分析用テキスト.
低体温症の恐れもあるので、出来るだけ体を濡らさないようにしなければなりません。
必ず、雨具を一番上に着ましょう。
★低体温症についてはこちらの記事を参照ください。↓↓↓↓
非常食
無事にその日の内に下山出来たとしても、予定より大幅に歩くことになってしまうなんてことも有ります。
食料は食べる予定の量よりも多く、必ず非常食を持参するようにしましょう。
万が一遭難してしまった時、もしかしたら何日も救助が来ない事態も考えられます。
防寒着 手袋、帽子なども
山は下界よりも気温が低いですので、日帰りでも当然防寒着を持参すべきです。
万が一遭難した場合のためにも少し多めに持って行くと安心です。
レインウェアは防寒着の役割にもなります。
出来れば持参したいもの
トレッキングポール歩く際に使うのはもちろん、ツェルトを張るのに使います。
着替え防寒着とは別に有ると良いです。
汗や雨などで服が濡れてしまうと、体温が下がりやすくなり、低体温症のリスクが高まります。
ちょっとかさばりますが、有ると便利です。
せっかく持参しても着替え自体が濡れてしまっては意味が有りませんので、持参するなら防水袋に入れるようにしましょう。
カラビナツェルトを木にくくりつける時にはカラビナを使います。
細引きツェルトをつるすための紐です。
必ずしもなくてもツェルトは使えますが、有ればより快適に出来ます。
ライター、マッチちょっとした焚火をしようとした時にライターが有れば火が点けられます。
また、ガスの火が点かない時にも使えます。
保温の水筒山の中は夜本当に冷え込みます。
ガスでお湯を沸かして保温水筒に入れて少しづつ飲めば体を温めることが出来ます。
新聞紙着替えがない時に服の下に入れたり、お尻にひいたり、焚火をするのにも使えます。
持参していれば、その他にも色々な使い道が有るので、常に持参しておくと良いものです。
カイロ火を起こせないような場所でもカイロが有れば簡単に暖かくなります。
ナイフ地面からの冷気を防ぐために、枝や枯れ葉をしきつめると良いです。
枝を短く切ったり、とがった部分をナイフで切ったりするのに使えます。
有ると便利なもの
折り畳み傘ツェルトを立てられない場合に、ツェルトの中で傘を広げると、中に空間が出来ます。
シュラフカバーシュラフカバーは、寝袋が雨つゆで濡れないように寝袋の上にカバーするものです。
かなり小さいサイズになりますので、ツエルトを持っていないならシュラフカバーを持参しても雨を避けるのに使えます。
レジャーシートツェルトがないなら、大き目サイズのレジャーシートでも代用できます。
紐も持参してレジャーシートの中央に紐を渡して両端を木にくくってツェルトのように使ってもいいですし、すっぽり体を包んでも使えます。
ガスバーナー焚火ができなくても水を温めて飲むことができます。

あなたの課題.
(1) 登山の持ち物についての文章から、「万が一遭難してしまった時、もしかしたら何日も救助が来ない事態も考えられます。」を含む箇所で始まり「ちょっとかさばりますが、有ると便利です。」で終わる部分を、そのまま書き写してもらえますか？
(2) 登山の持ち物についての文章を、最後の文の後から書き継いでもらえますか？

収集したデータ:

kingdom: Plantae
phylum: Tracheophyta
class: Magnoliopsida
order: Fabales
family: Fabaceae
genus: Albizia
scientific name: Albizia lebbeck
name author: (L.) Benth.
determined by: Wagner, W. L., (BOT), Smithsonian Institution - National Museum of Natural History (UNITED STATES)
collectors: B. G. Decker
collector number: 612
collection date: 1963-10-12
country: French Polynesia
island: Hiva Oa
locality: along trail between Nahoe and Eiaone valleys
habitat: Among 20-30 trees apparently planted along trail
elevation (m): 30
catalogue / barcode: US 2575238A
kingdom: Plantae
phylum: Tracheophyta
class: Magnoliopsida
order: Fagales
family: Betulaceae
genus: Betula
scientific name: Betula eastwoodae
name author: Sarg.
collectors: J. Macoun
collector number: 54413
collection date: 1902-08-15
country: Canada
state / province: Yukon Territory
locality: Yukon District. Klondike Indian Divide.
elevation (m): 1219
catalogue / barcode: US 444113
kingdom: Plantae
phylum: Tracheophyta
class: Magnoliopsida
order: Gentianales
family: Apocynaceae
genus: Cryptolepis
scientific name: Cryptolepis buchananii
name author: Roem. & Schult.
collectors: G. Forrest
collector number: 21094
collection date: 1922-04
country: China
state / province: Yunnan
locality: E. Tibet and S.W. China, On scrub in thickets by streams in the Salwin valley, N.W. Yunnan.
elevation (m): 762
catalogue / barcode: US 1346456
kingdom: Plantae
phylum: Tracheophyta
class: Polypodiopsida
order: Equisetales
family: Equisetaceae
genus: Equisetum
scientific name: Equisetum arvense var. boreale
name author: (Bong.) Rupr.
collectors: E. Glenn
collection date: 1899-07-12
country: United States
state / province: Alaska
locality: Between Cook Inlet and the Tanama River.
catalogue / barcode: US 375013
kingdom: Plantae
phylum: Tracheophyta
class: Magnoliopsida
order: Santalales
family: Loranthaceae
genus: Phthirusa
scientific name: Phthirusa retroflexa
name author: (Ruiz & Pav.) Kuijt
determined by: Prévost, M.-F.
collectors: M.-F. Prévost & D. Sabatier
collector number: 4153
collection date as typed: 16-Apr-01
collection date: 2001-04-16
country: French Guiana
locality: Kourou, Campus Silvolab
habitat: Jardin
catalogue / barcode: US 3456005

解答.
(1)
万が一遭難してしまった時、もしかしたら何日も救助が来ない事態も考えられます。
防寒着 手袋、帽子なども
山は下界よりも気温が低いですので、日帰りでも当然防寒着を持参すべきです。
万が一遭難した場合のためにも少し多めに持って行くと安心です。
レインウェアは防寒着の役割にもなります。
出来れば持参したいもの
トレッキングポール歩く際に使うのはもちろん、ツェルトを張るのに使います。
着替え防寒着とは別に有ると良いです。
汗や雨などで服が濡れてしまうと、体温が下がりやすくなり、低体温症のリスクが高まります。
ちょっとかさばりますが、有ると便利です。

(2)
ビバークすると決めたら…
まずは連絡、必要なら救助要請
もしも、ビバークをすると決断したら、まずは携帯が通じるようなら家族か身近な人にビバークする旨を連絡しておきましょう。
防寒着などが十分ではなく身の危険を感じる場合は救助要請が必要ですが、基本は非常時以外は自力下山するようにしましょう。
それでも身の危険を感じるなら救助要請をしましょう。
ヘッドランプを装着して、ビバーク場所を探す
暗くなってしまうとヘッドランプを探すのも大変です。
暗くなる前にヘッドランプを出して頭に装着しておきましょう。
そして、ビバーク場所を同じく暗くなる前に見つけましょう。
濡れた衣服は着替える
もしも服が濡れていたら乾いた衣類に着替えましょう。
濡れたままの衣服を着たままだと、乾いた衣服に比べて体温が下がるのが大幅に早いです。
着替えを持参していなければ濡れた服の下に新聞紙を挟むんでも暖かくなります。
新聞紙は色々なことに使えるので、できれば持参しておきたいものです。
持っている衣服を着こみ、一番上にはレインウェアを
夜はかなり冷え込みます。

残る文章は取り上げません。